Async I/O
Posted Nov 24, 2010 22:02 UTC (Wed) by
kleptog (subscriber, #1183)
In reply to:
Async I/O by wahern
Parent article:
Ghosts of Unix past, part 4: High-maintenance designs
The fundamental problem with AIO is that the block drivers aren't interruptible at their core. They need to run on a thread and block waiting on certain hardware operations.
Is that really true? I was under the impression that with modern hardware interfaces were becoming more network-like, with sending and receiving messages. You can have dozens of outstanding requests queued on a modern hard disk, I'm not sure why AIO is a big deal. Why is requesting data off a file on disk different from requesting a block from a network block device?

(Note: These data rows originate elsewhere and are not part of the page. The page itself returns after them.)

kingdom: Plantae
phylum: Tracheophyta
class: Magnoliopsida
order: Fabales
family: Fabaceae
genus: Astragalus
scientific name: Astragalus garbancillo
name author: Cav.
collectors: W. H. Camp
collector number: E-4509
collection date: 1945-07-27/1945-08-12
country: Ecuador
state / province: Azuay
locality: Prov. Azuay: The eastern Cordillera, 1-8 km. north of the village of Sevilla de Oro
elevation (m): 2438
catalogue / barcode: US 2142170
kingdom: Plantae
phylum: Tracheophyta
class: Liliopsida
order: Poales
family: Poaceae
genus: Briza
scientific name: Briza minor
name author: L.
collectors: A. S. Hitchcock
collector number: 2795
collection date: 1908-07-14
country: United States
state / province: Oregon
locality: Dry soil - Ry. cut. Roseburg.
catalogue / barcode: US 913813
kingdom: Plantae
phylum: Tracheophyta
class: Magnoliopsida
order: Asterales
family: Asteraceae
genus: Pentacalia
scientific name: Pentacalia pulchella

The messy part about POSIX AIO is more the interface, using signals again while they are completely inappropriate for the task (see the earlier article). Yes, you can emulate it with threads, but they have their own baggage. Glibc did aio that way for a while and injecting threads into an otherwise unthreaded program tends to have side-effects (on fork/exec, amongst others). The emulation sucked in other ways, like no more than one request outstanding per FD, WTF!
What I'd like to see is a message passing interface connecting you to the block device queue, where you submit your requests as messages and receive the data back as messages. Perhaps even a read giving you the data preceded by a header saying which FD it came from. That saves the kernel keeping pointers to user-space. send/recvmsg() seem especially suited.
Thanks for the kqueue tip, that looks like a solid solution.